The most common reasons cited for the above are reflective of inefficient care coordination and referral systems between the various levels of healthcare dealing with disability rehabilitation. Also evident is the dearth of information among general population as well primary health care providers about the various institutions providing specialized care which leads to the delay in seeking appropriate rehabilitative care. From the pattern of subsequent consultations it is clear that the parents had to go through a circuitous route to ultimately reach the specialized care centres. This delay and harassment could have been avoided if proper mechanisms were in place to channelize them earliest to the appropriate centres. Similar results were found in another study by Rosenberg et al. in which 25.2% of families of disabled children had to face the lack of care coordination and poor link-up between the basic care with rehabilitative care.(5)

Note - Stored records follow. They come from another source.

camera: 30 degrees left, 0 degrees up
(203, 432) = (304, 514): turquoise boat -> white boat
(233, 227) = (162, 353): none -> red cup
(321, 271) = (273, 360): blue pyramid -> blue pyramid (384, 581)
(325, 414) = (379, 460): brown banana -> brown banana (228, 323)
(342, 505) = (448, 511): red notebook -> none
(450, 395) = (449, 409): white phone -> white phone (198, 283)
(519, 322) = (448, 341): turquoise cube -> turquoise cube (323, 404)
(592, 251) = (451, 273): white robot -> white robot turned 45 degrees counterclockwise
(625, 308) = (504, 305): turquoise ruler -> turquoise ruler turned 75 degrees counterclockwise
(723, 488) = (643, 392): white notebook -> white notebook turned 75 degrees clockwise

In this study, there was a significant statistical association of the socio- economic status with the place of first consultation with an OR =0.24 (95% C.I 0.09-0.63) χ2 =of 10.68 and P value of 0.00108. A study by Yu S.M et al. showed parents of disabled children, with lower socio-economic status more likely to have an unmet need for treatment and care services (OR=1.88).(6) Kogan et al. found that even in developed countries, the low-income families with disabled children were more likely to report difficulty in obtaining specialty referrals and experienced financial problems.(7)

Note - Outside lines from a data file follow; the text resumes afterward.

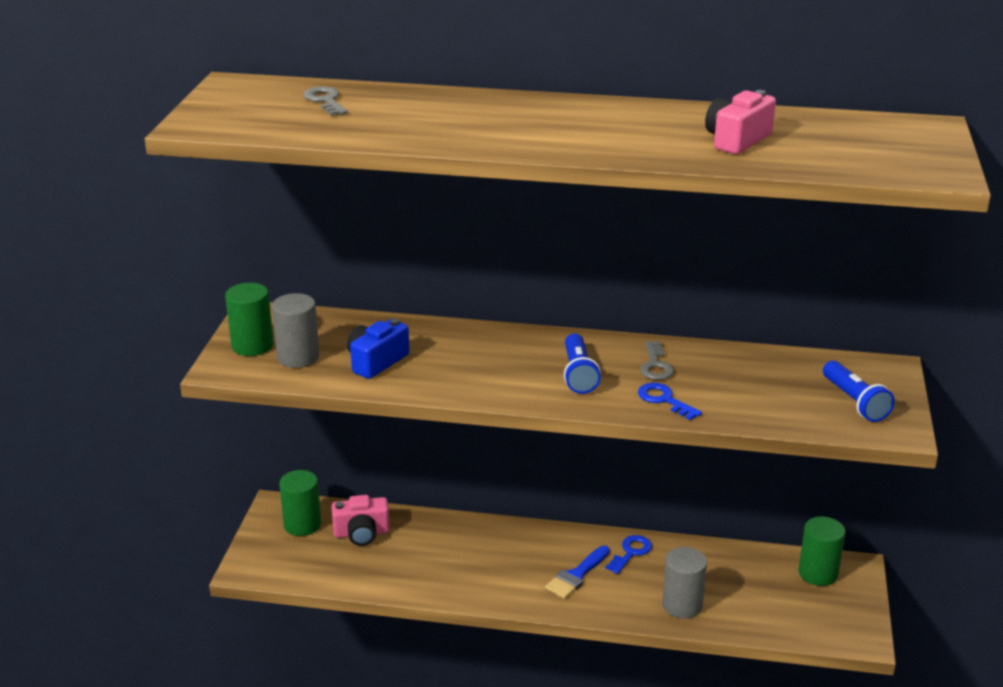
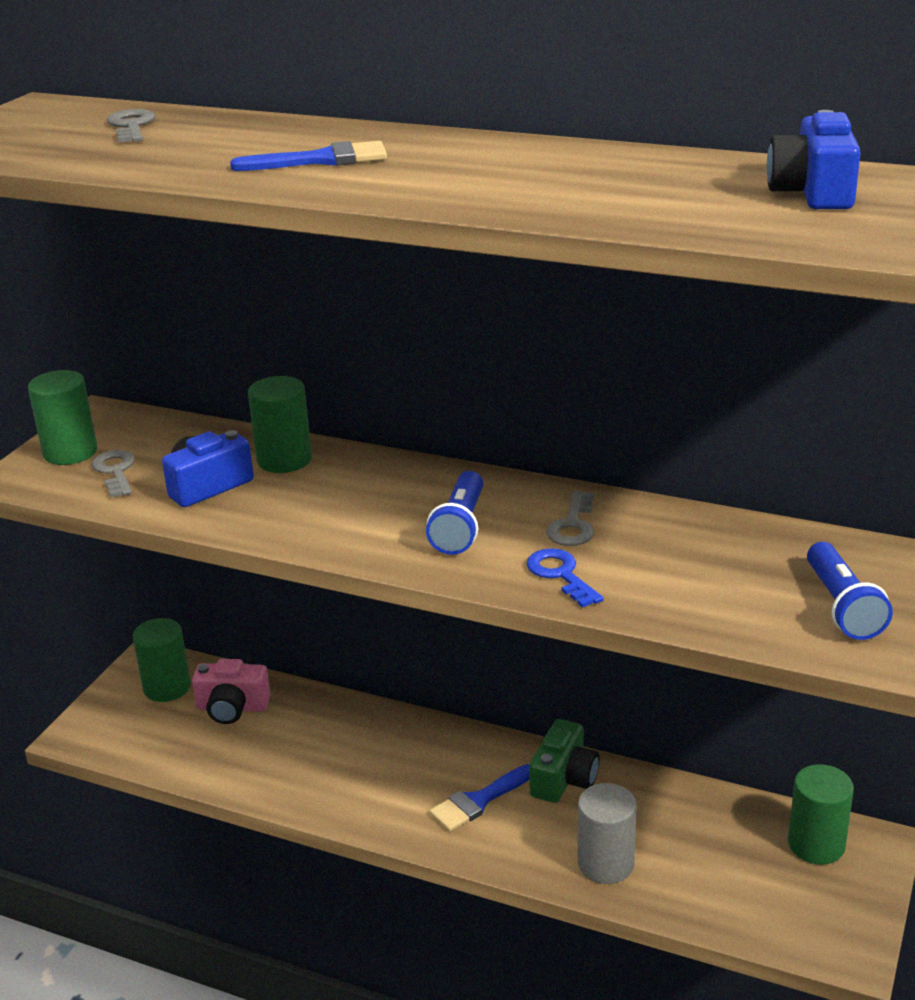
camera: 15 degrees right, 0 degrees up
(298, 357) = (115, 471): grey cylinder -> grey key
(423, 337) = (284, 460): none -> green cylinder
(494, 124) = (322, 160): none -> blue brush
(631, 552) = (564, 779): blue key -> green camera
(737, 140) = (652, 192): pink camera -> none
(837, 135) = (813, 192): none -> blue camera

Although the median time lapse between onset of disease and first consultation was six hours, the median time lapse between onset of disease and commencement of the treatment or rehabilitative therapy was one month. This highlights the fact that the commencement of treatment in majority of cases is delayed inspite of timely consultation. No significant association was found between the median time lapse and the grade of disability in the present study. While in another study, the grade of severity of disability were significantly associated with lack of ancillary services, delay in therapy and inadequate communication among providers (OR = 1.14, OR = 1.72, OR = 2.45, and OR = 3.08, respectively).(8)
Conclusions
The findings indicate that the treatment seeking behavior, particularly the first consultation of the parents of disabled children, was poor. The lower socio-economic status and place of residence were significantly associated with the treatment seeking pattern. Substantial gaps exited in the knowledge about nearby rehabilitative and counseling facilities by the parents and primary providers which lead delay in seeking appropriate and timely rehabilitative care. So there is a need for care-coordination and smooth referral link-ups among the various levels of health service providers, particularly those providing physiotherapy, fitting aids and appliances.
Recommendations
Awareness generation and updated information dissemination at all levels should be undertaken for not only for parents but also the services providers at all levels. This can be done by conducting trainings for grass-root level workers, CMEs and inclusion of rehabilitative care in the medical curriculum. Community Based Organizations and NGOs can be linked-up with the regional level and national institutes through public-private partnership in order to strengthen the case-finding timely detection and referral systems. Schemes of ADIP (Assistance to Disabled Persons for purchase or fitting of Aids and Appliances) should be popularized and implemented through agencies like NGOs, ALIMCO (Artificial Limb Manufacturing Corporation of India), Zilla Panchayats, District Disability Rehabilitation Centre, Red Cross Society etc which will in turn improve the treatment-seeking behavior.
Footnotes
Source of Support: Nil
Conflict of Interest: None declared.